My money is on Daley, you can't count out an unorthodox striker like MVP, but daley has too much experience and other than Nick Diaz, he hasn't been stopped via strikes in over 10 years.


----------



## RangerClydeTheBlue (Jul 11, 2012)

I thought Daley legitimately didn't want this fight. I really thought we'd get Rory lay and praying Daley for the duration.

If the fight happens, I love it. Daley is one of the hardest hitters in the sport. An absolute beast with his striking. He's an easy pick, but I'm struggling with it. For his downsides, MVP I feel would look his best with a striker coming forward at him. Can Daley cut off the cage and get behind MVP's reach? Maybe, but MVP is absolutely deadly and everything he lands is a killer shot. If Daley is looking to strike, he'll be right there in front of MVP and be completely open to that.

Nick Diaz Vs Paul Daley is one of the biggest factors of me being a long term UFC fan. I watched MVP's debut fight live, joined this site with him in my sig, have 70k views on my youtube highlights for him before he even signed for Bellator...so safe to say this would be one of the biggest fights in MMA for me right now.


----------



## UKMMAGURU (Nov 15, 2009)

I doubt this fight will happen, Bellator doesn't have nor understand how to build the appropriate platform at this time, they will match Daley up with a known WW and MVP up with another winnable fight.
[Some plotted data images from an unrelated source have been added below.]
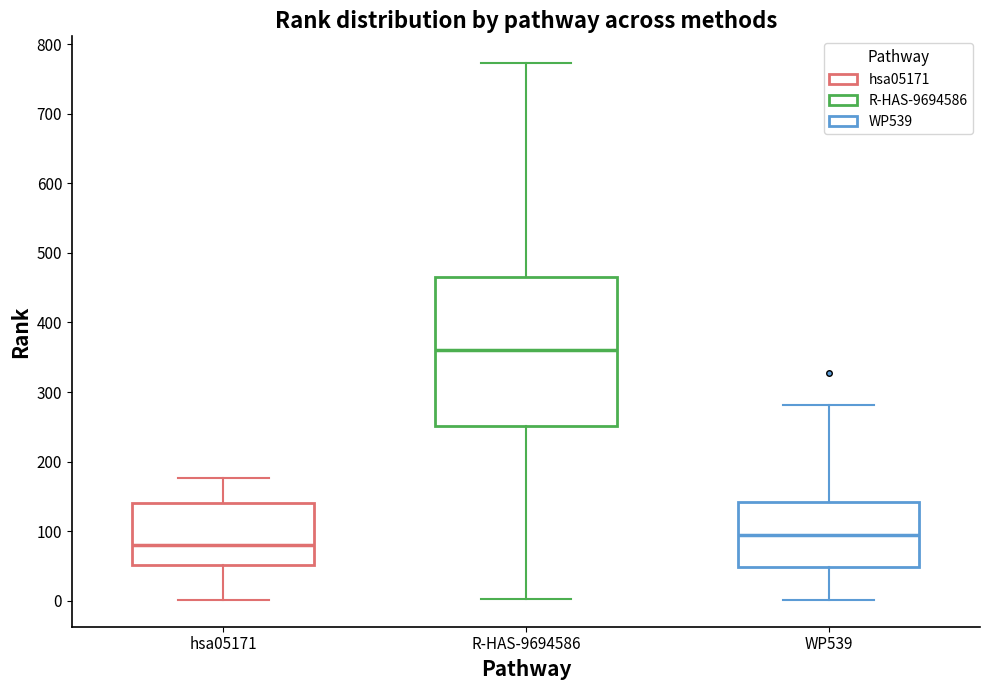

Which box has the lowest median line?

hsa05171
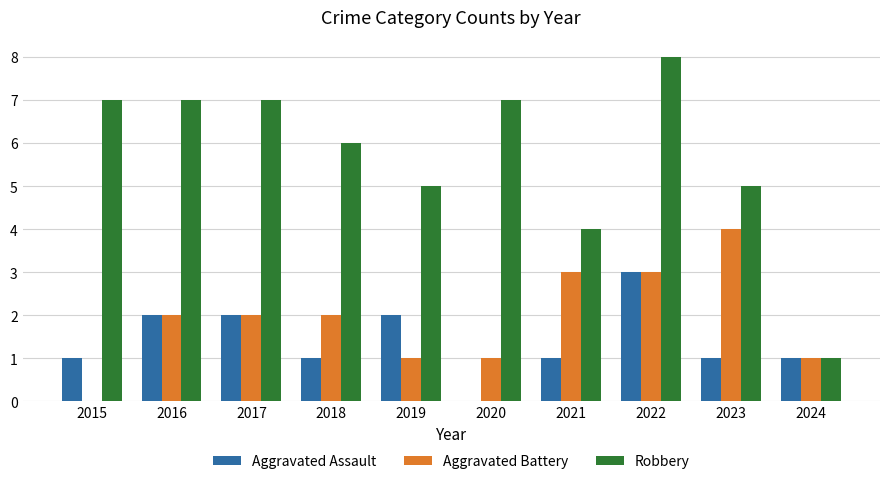

What is the approximate value of Aggravated Assault at 2018?

1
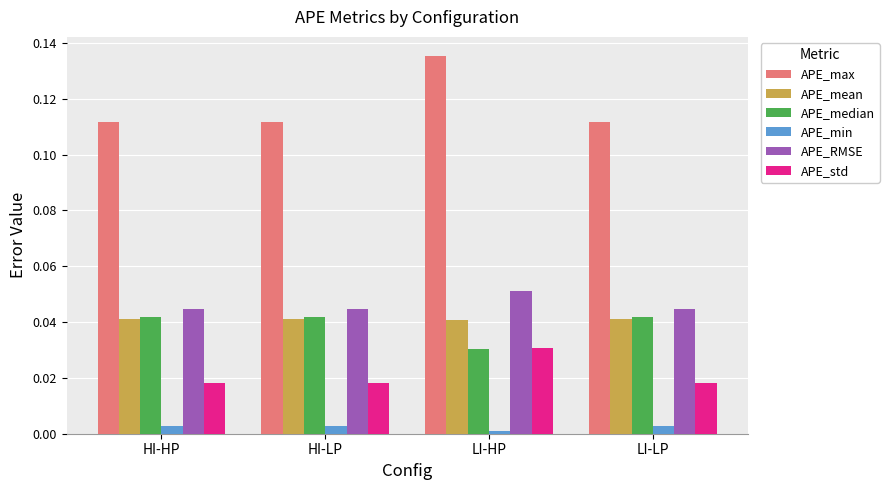

Which series has the largest range (max minus min)?

APE_max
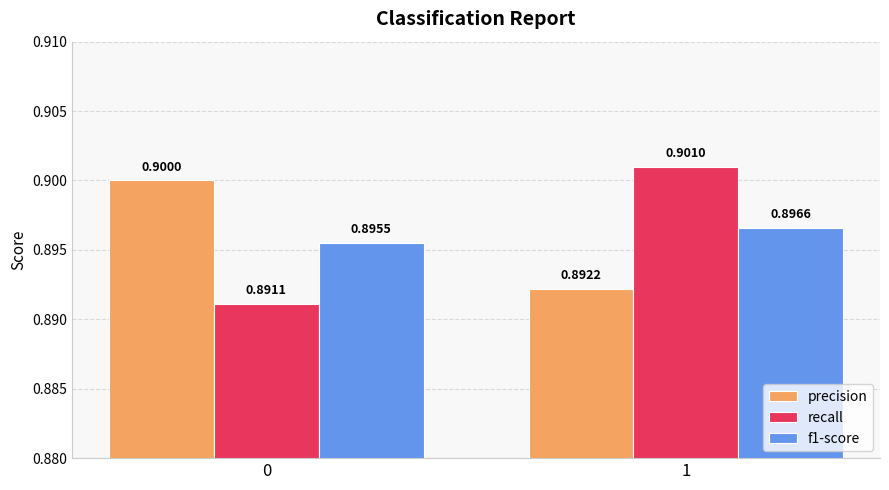

What is the total value across all series at 0?

2.7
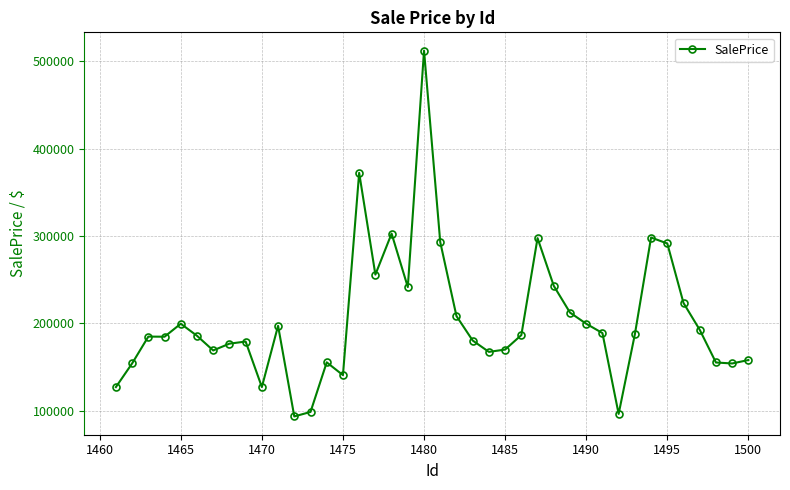

What is the smallest value displayed?

93624.0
If they ever fight expect Daley to pressure MVP, get inside and sleep him with the left.


----------



## Spite (Jul 7, 2009)

UKMMAGURU said:


> I doubt this fight will happen, Bellator doesn't have nor understand how to build the appropriate platform at this time, they will match Daley up with a known WW and MVP up with another winnable fight. If they ever fight expect Daley to pressure MVP, get inside and sleep him with the left.


I think Daley has told Bellator he's not interested, understandable if the McDonald fight is on the table. I think Bellator are still pushing for it, will depend on money I guess.

If the fight were to happen I think Daley gets the W in Rd1. Experience is the key, this fight will essentially be a kickboxing fight and Daley is 15-0 there. I just think Daley has been there, done that, that and will be prepared for MVP fighting style. His left hook is the shot people fear but he can finish you with anything, punches, knees, kicks and elbows - left or right, he also has some nasty GnP if it goes to the ground.

MVP's best chance is to catch Daley with a flashy attack that takes him by surprise, he needs to be on the outside to get it and use his footwork and cage awareness to maintain the distance. If Daley gets inside or traps him on the fence, its going to be short night and a long sleep for MVP.


----------



## HitOrGetHit (Jun 29, 2009)

I am sticking with my original opinion should this fight happen. Daley KO's MVP.


----------